La cinta japonesa, favorita al Oscar a la mejor película internacional, es una pequeña joya

El cineasta japonés Ryūsuke Hamaguchi –del que hace muy poco vimos la original La ruleta de la fortuna y la fantasía– adapta un relato de Haruki Murakami sacado de su libro Hombres sin mujeres, publicado en 2014. La película se presentó exitosamente en público en el Festival de Cannes, posteriormente fue seleccionada para representar a Japón en los Oscar, y recientemente ha obtenido el Globo de Oro a Mejor Película de habla no inglesa.

Yūsuke Kafuku (Hidetoshi Nishijima) es un actor y director teatral que está casado con Oto (Reika Kirishima), una guionista de cine y televisión. Se llevan bien y se quieren, pero arrastran el trauma de la muerte su pequeña hija dos años atrás. Un día, al llegar a casa, Kafuku encuentra a su mujer teniendo relaciones sexuales con el joven actor Takatsuki (Masaki Okada). Kafuku prefiere no darse por enterado y guarda este dolor en su corazón. Unos días después Oto le dice a su marido que quiere hablar con él, pero ella muere de un derrame cerebral antes de que puedan hacerlo.
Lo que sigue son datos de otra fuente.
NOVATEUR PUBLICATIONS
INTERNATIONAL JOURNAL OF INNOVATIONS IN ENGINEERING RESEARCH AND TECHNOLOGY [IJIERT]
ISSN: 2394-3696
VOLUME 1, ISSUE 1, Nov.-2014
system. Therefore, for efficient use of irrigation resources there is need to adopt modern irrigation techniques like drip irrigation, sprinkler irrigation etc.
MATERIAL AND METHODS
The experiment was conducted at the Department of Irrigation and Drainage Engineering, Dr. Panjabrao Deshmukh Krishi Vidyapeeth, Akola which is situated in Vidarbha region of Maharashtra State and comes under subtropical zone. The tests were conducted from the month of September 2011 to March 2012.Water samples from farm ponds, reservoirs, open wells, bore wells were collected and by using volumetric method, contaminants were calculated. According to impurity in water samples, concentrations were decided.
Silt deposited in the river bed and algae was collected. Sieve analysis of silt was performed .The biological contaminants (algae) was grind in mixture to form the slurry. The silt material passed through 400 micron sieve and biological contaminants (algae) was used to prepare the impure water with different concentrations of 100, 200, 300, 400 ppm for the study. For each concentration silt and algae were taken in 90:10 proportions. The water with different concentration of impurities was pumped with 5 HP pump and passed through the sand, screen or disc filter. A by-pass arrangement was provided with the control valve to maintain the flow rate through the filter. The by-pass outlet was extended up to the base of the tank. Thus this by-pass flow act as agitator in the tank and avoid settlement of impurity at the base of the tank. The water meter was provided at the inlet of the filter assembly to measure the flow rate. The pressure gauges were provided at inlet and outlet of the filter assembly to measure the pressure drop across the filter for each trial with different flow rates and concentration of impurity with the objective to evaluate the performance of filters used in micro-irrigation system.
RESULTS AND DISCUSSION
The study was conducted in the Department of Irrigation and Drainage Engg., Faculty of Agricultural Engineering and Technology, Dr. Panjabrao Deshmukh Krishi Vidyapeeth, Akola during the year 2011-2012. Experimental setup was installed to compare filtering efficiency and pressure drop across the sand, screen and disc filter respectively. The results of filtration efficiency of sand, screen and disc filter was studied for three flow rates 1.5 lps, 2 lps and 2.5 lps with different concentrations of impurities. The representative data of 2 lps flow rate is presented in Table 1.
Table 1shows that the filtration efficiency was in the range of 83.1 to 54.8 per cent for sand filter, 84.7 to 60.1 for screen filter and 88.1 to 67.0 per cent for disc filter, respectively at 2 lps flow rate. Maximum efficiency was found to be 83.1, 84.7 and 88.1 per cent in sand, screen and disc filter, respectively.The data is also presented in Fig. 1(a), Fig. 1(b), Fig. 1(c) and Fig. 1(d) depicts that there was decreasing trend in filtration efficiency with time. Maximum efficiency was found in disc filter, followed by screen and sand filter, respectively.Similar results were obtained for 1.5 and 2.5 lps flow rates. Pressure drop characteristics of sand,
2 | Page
Este es en esencia el prólogo de la película, que dura unos cuarenta minutos, después de los cuales comienzan los títulos de crédito, y arranca la historia central, que transcurre en Hiroshima dos años después, cuando Kafuku va a dirigir una versión multilingüe de Tio Vania de Chejov, y sorprendentemente a la audición se presenta Takatsuki.
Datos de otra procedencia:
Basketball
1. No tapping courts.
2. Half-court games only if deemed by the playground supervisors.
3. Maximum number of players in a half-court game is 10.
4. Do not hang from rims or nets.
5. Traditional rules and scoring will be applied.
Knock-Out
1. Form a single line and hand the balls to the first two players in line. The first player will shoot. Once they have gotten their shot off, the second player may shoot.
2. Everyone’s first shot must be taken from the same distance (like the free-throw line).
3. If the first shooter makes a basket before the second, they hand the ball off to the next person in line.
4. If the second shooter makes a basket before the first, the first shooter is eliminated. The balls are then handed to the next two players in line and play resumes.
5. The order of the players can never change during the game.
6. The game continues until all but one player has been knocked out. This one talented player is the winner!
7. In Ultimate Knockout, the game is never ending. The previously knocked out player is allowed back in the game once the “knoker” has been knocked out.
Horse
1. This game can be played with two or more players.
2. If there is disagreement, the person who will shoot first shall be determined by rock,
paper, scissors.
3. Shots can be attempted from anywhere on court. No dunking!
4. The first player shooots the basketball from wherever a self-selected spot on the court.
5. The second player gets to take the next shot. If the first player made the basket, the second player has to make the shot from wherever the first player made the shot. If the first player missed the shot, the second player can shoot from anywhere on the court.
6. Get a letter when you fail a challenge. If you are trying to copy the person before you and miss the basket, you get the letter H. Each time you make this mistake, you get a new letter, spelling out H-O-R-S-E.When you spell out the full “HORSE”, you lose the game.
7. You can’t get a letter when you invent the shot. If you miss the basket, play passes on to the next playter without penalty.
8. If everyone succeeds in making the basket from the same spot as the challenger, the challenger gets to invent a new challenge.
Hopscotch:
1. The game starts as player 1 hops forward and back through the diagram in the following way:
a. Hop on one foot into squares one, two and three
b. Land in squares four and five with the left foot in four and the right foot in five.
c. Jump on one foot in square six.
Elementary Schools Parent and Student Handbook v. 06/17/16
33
Una primera aproximación a la sinopsis parece ponernos frente a una película de venganzas pasionales, pero nada más lejos de la realidad. La película es un análisis de la soledad y de las vías humanas para salir de ella. Durante toda la primera parte del film –que dura tres horas– al espectador le cuesta empatizar con el protagonista, tan infeliz como incapaz de expresar sus sentimientos. Pero su chófer Misaki (Tôko Miura), una joven que pasa muchas horas de viaje con él, padece la misma estolidez, silenciosa e inexpresiva. Ambos parecen envueltos en un sordo nihilismo. Sin embargo, a medida que avanzan los ensayos de Tío Vania de los que participa Misaki dado que en los trayectos en coche Kafuku va escuchando una grabación con los diálogos de la obra-, los personajes van siendo capaces paulatinamente de expresar los dramas que pesan en sus almas y sus heridas sin cerrar. La representación permanente de ensayos de escenas, más allá de familiarizarnos con el texto de Chejov, nos va revelando algo de cada uno de los personajes que hacen de actores en la obra.
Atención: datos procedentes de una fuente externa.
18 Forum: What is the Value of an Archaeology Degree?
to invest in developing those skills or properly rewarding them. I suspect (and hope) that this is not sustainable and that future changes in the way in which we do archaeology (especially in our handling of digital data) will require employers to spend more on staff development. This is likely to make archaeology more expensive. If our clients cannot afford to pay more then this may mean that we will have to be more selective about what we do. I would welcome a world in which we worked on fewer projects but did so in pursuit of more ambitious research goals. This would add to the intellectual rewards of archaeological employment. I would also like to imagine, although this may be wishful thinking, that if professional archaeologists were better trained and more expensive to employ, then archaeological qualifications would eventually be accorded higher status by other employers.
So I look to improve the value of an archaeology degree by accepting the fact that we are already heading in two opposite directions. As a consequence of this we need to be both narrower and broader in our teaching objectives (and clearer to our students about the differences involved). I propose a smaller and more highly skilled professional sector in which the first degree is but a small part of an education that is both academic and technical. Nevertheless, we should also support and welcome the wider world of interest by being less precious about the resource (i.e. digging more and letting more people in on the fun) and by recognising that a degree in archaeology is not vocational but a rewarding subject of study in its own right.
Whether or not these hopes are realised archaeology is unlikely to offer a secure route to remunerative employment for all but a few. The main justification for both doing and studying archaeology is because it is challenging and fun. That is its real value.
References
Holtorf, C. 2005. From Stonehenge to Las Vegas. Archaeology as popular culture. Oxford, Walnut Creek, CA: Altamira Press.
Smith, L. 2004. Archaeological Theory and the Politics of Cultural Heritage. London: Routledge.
Y justo ahí se esconde la propuesta del film. No hay sanación si se niega la herida. No se sale del propio infierno sin mirar a la cara a los fantasmas que nos acosan. Y no se mira del todo a uno mismo, si no se verbaliza, si uno no se abre a confesar a otro sus demonios. Una propuesta que se declina en el triángulo formado por Kafuku, Misaki y Takatsuki, tres soledades en busca de salvación.

No es casual que la obra teatral que atraviesa todo el film sea Tío Vania, que trata del desencanto, de la decepción de la vida, de la triste disolución en la nada. Pero la película da un paso más y da la oportunidad a sus personajes de superar y salir del marasmo existencial. Por otra parte, Drive my car trata de las pérdidas. No solo las del protagonista, sino también las de Misaki. Incluso las de Takatsuki. Pérdidas traumáticas de seres queridos, pero también odiados. En realidad es una película sobre el amor, distintas clases de amor, y la diferencia entre el amor verdadero y la pasión.

La cinta está atravesada de un extraño suspense, por el que el espectador se pregunta por las verdaderas motivaciones de Kafuku; su ritmo es contemplativo, arrastrado, tratando de sumergir al espectador, para que se empape del proceso vital de sus personajes. Se trata de una película sutil, de silencios, de miradas, de palabras pensadas, de pensamientos sugeridos y discreta simbología, como la de los túneles que se atraviesan al final, con el agua purificadora que espera al otro lado y finalmente la blancura de la nieve que devuelve a la inocencia primigenia. Una joyita para adultos, pero no para todos los paladares. Es exigente con el espectador.